Fain had reached out and grasped the metal pipe himself with both hands. He retreated backward, and I followed him, both of us grasping an end of the only weapon in the world. I saw now in the pale moonlight that some screws had come away with the end of the pipe, and that they had gouged deep furrows in the big man’s face. Blood streamed down both of his cheeks, and one of his eyes was already half-closed.
 

Fain grunted and tried to pull the pipe-turned-club away from me. I gritted my teeth and hung on with both hands. So this is what it comes down to, I thought bitterly. One man runs and one man chases, and against all odds the pursuer catches up to the pursued, and the two of them end up on some squalid pier in some hellish place fighting over a thirty-year old piece of rusty pipe, and the winner gets to kill the loser with it.
 

Fain twisted hard to the right with his ox-like strength, trying to wrestle the weapon from my grasp. I twisted against him, to the left, with my own, much lesser, strength. The planks groaned beneath us, and wild things hissed in the water below. We might have been friends, out in the back yard, embarrassing our wives and children, the steaks burning on the grill, seeing who was the tougher man, college ten years behind us, a few too many beers past discretion. Just a friendly little test of strength.
 

But we weren’t anything like that. We were two men who hated each other, two men who wanted to kill each other, two men who were trying desperately to do just that, even now, and the first one to let go of that sorry ass piece of prehistoric pipe was for damn sure going to die.
 

“Mafalda’s dead, by the way.” Fain leered at Roland as he revealed this little tidbit.
 

“Liar,” I said through gritted teeth.
 

“Oh, no, no. It’s quite true. If Culver Ray was still with us, he could tell you.

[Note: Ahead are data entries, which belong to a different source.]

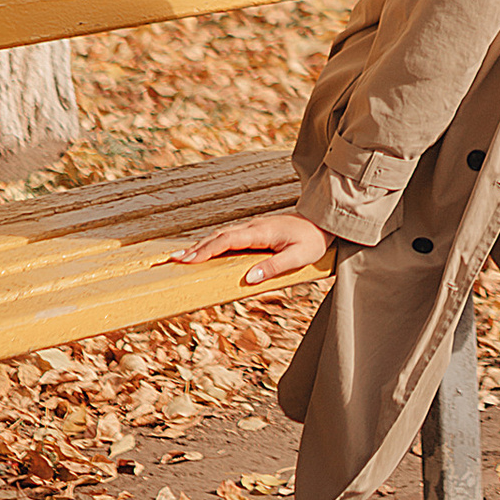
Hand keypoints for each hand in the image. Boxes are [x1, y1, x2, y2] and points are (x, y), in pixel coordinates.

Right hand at [172, 210, 331, 284]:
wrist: (324, 221)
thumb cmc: (314, 240)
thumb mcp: (299, 256)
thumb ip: (274, 267)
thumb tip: (249, 278)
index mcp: (261, 232)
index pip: (227, 241)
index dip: (206, 251)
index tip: (188, 261)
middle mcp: (254, 227)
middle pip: (219, 236)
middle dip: (196, 248)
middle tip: (174, 260)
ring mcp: (254, 227)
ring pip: (222, 235)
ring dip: (202, 245)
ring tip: (182, 257)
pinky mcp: (256, 231)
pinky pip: (229, 236)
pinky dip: (213, 243)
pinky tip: (205, 250)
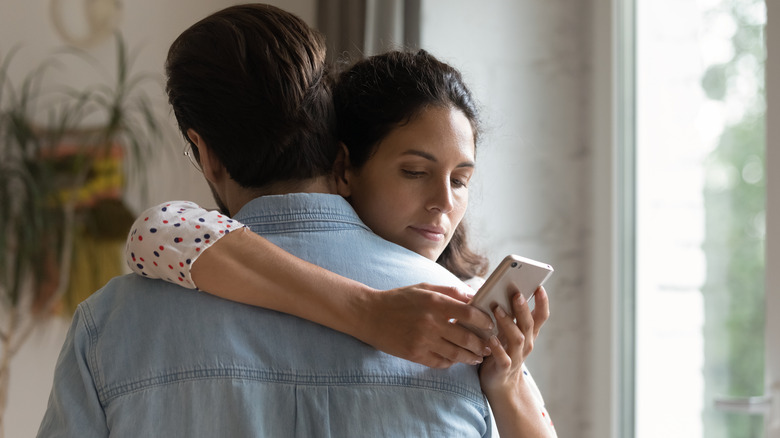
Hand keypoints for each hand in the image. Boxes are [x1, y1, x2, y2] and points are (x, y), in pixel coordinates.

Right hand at [361, 283, 494, 368]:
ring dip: (471, 357)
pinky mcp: (415, 355)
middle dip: (482, 344)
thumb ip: (450, 292)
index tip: (491, 325)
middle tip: (490, 345)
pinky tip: (456, 359)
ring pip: (456, 354)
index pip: (470, 313)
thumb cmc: (399, 299)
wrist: (369, 315)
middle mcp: (431, 323)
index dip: (485, 321)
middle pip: (467, 338)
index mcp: (435, 303)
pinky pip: (441, 363)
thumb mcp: (424, 288)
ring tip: (478, 356)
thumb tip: (474, 296)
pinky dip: (451, 362)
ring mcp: (423, 341)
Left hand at [479, 286, 549, 392]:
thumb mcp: (508, 332)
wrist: (500, 384)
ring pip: (517, 339)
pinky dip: (497, 348)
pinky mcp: (504, 368)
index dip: (542, 302)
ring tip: (497, 310)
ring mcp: (516, 357)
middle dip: (523, 309)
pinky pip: (503, 358)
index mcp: (528, 333)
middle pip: (528, 324)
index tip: (539, 287)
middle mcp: (526, 344)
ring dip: (508, 323)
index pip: (541, 316)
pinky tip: (491, 339)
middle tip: (516, 293)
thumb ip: (508, 315)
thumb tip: (500, 290)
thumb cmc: (502, 351)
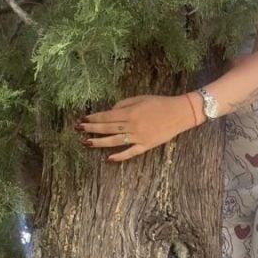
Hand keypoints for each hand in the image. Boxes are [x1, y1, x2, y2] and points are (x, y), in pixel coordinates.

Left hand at [75, 94, 198, 162]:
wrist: (180, 113)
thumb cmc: (160, 103)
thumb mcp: (140, 98)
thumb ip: (123, 104)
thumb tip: (110, 112)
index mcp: (130, 112)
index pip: (106, 116)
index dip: (93, 118)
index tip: (82, 119)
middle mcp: (132, 126)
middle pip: (107, 128)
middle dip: (91, 129)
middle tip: (77, 130)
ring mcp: (139, 137)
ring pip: (115, 142)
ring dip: (99, 143)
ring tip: (86, 143)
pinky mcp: (146, 145)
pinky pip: (130, 153)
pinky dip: (119, 156)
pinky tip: (108, 159)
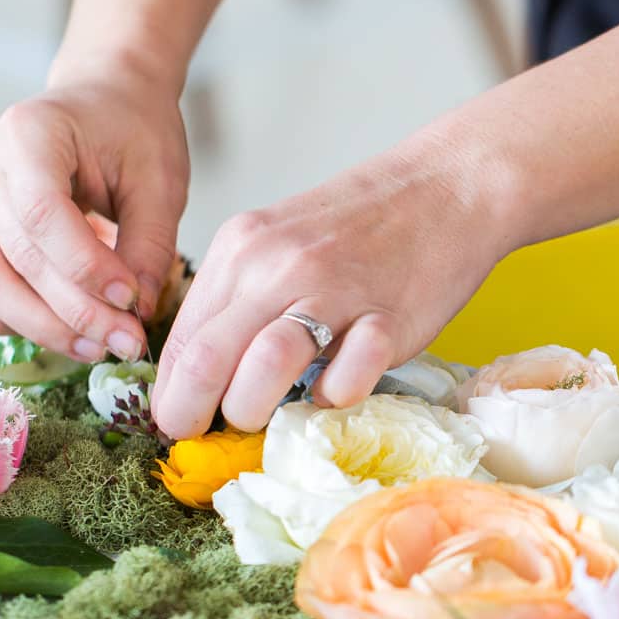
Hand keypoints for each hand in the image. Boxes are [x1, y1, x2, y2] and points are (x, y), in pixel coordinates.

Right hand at [0, 66, 188, 360]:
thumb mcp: (159, 179)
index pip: (42, 216)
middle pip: (12, 258)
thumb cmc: (134, 129)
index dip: (85, 269)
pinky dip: (6, 320)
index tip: (131, 301)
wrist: (105, 99)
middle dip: (72, 312)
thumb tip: (134, 312)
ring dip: (38, 327)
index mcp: (27, 133)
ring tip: (97, 346)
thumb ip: (149, 245)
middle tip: (125, 341)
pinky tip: (58, 333)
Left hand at [151, 117, 504, 436]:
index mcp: (240, 250)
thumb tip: (199, 378)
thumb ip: (239, 302)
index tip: (181, 421)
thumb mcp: (276, 247)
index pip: (182, 340)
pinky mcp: (386, 320)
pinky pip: (344, 382)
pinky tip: (338, 385)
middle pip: (206, 360)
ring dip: (253, 410)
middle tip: (207, 433)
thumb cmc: (361, 226)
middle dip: (192, 414)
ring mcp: (333, 292)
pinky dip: (333, 398)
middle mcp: (276, 267)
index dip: (171, 394)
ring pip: (263, 369)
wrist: (447, 185)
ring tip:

Earlier this evening, he paid her a little visit. Granny was quite displeased with her for leading you and your friend Tiller to us. We’ve been doing business quietly out here for years. One doesn’t piss Granny off, you see. She’s an evil old bitch.”
 

“Mafalda is her granddaughter.”
 


Was
her granddaughter. Granny put two husbands and Mafalda’s mother out there in the swamps. That’s right. The alligators eat well around here, my friend. Hear them moving around down there in the water? After I dispose of you, That’s where I am going to put you, along with our dear friend Corsack, his wife, and good old Culver Ray. And, just before I blow town, I think I’ll toss old Granny herself in there, just for good measure. Can’t have the old girl talking to the police, now, can I?”
 

Fain let go of the pipe with one hand now, and tried to grab my arm. He grasped wildly at me, trying hard to get a grip on me and bring me to the ground so that he could use his far greater mass and strength to his advantage.
 

I knew that if he got me on the ground, I was a dead man.
 

Fain bore down on me, down and back, and I let go of the pipe myself, and grabbed hard at his thick neck. It was like trying to choke a Brahma bull. I squeezed with all of my remaining strength and Fain thrashed his neck from side to side to throw off my grasp. I brought my knee up as hard as possible into his groin and twisted suddenly away. Fain went down on one knee and wheezed.
 

I scrambled to pick the weapon up from the ground as Fain roared once again to life, and as I lifted the rusty pipe, he ran forward, and the metal pipe went into his midsection like a surgeon’s needle.